Esto tiene que hacerse cuidando mucho el
lenguaje, de tal manera que no genere estigmatización, pero sí es indispensable
reconocerles, convocarles, y definitivamente tener un enfoque diferencial de
derechos humanos en la vacunación. Superando la visión parroquial y absurda de
no hablar directamente de sexualidad, como también nos sucedió en Zika, donde
un error fue recomendar a las mujeres pobres que tuvieran menos relaciones
sexuales durante el pico, como lo es pretender que los y las trabajadores
sexuales, dejen de ejercer su oficio, o que una parte importante de la
población de géneros diversos tenga una absurda y prolongada abstinencia sexual
de meses, como si hicieran algún voto religioso. Lo cual no es solo
discriminatorio, sino que sencillamente no es factible.
Lo peor es que, al parecer, la adquisición de
vacunas contra la viruela símica no es una prioridad del Gobierno y del Ministerio
actual, o si lo era parece que fallaron. No han diversificado los mecanismos de
adquisición, lo cual es importante para una emergencia sanitaria. No han
adaptado el marco legal a partir de los aprendizajes de COVID-19 para
garantizar un flujo rápido y continuo de vacunas. Quizás es porque esta
enfermedad afecta a un grupo al que no quieren visibilizar, quizás, porque
consideran que únicamente la muerte es un desenlace importante, y no el dolor,
o la carga de ver las marcas en el cuerpo de una enfermedad altamente
prevenible. Tampoco es claro a qué grupos van a priorizar. Hasta el día de ayer
no existía un plan publicado por el Ministerio, de modo que no es claro si se
van a adquirir las vacunas, la manera de hacerlo, o el mecanismo de asignación
y priorización. Quizás, algo tenga que ver el haber prescindido masivamente de
profesionales competentes y con amplia experiencia en estos temas, política de
cambio de la actual administración que pone en riesgo la capacidad técnica.
Nombrar, convocar, y llegar a estos grupos es
difícil, pero es posible y necesario. Se necesitan vacunas, voluntad política y
capacidad técnica, pero, sobre todo, es necesario dejar atrás pudores
moralistas anacrónicos y retardatarios.

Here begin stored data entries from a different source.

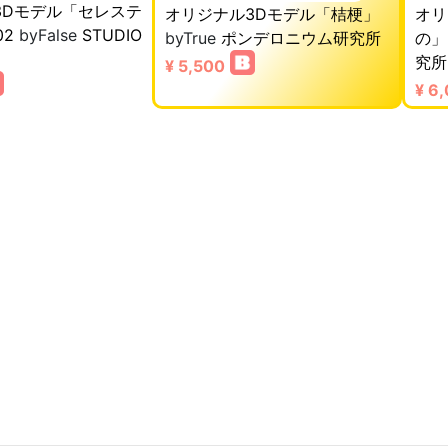
3Dモデル「セレステ
オリジナル3Dモデル「桔梗」
オリ
02
byFalse
STUDIO
byTrue
ポンデロニウム研究所
の」
究所
¥ 5,500
¥ 6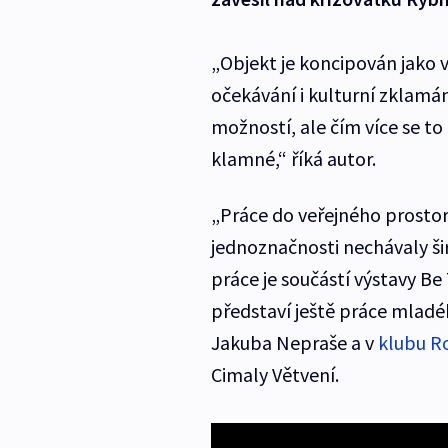
„Objekt je koncipován jako v
očekávání i kulturní zklamán
možností, ale čím více se to 
klamné,“ říká autor.
„Práce do veřejného prostoru 
jednoznačnosti nechávaly šir
práce je součástí výstavy Be
představí ještě práce mladé
Jakuba Nepraše a v
klubu R
Cimaly Větvení.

Es necesario entender que evitar y
reducir el dolor también es una tarea de la Salud Publica, y que al final en la
política social son fundamentales los principios, pero lo que cambia la vida de
las personas son también los resultados tangibles. Para ello, debemos comenzar
con nombrar lo que no quieren nombrar, nombrar a los y las que no
quieren nombrar, reconocer y conocer su sufrimiento, y la necesidad no solo
política, sino ante todo humana, de evitarlo.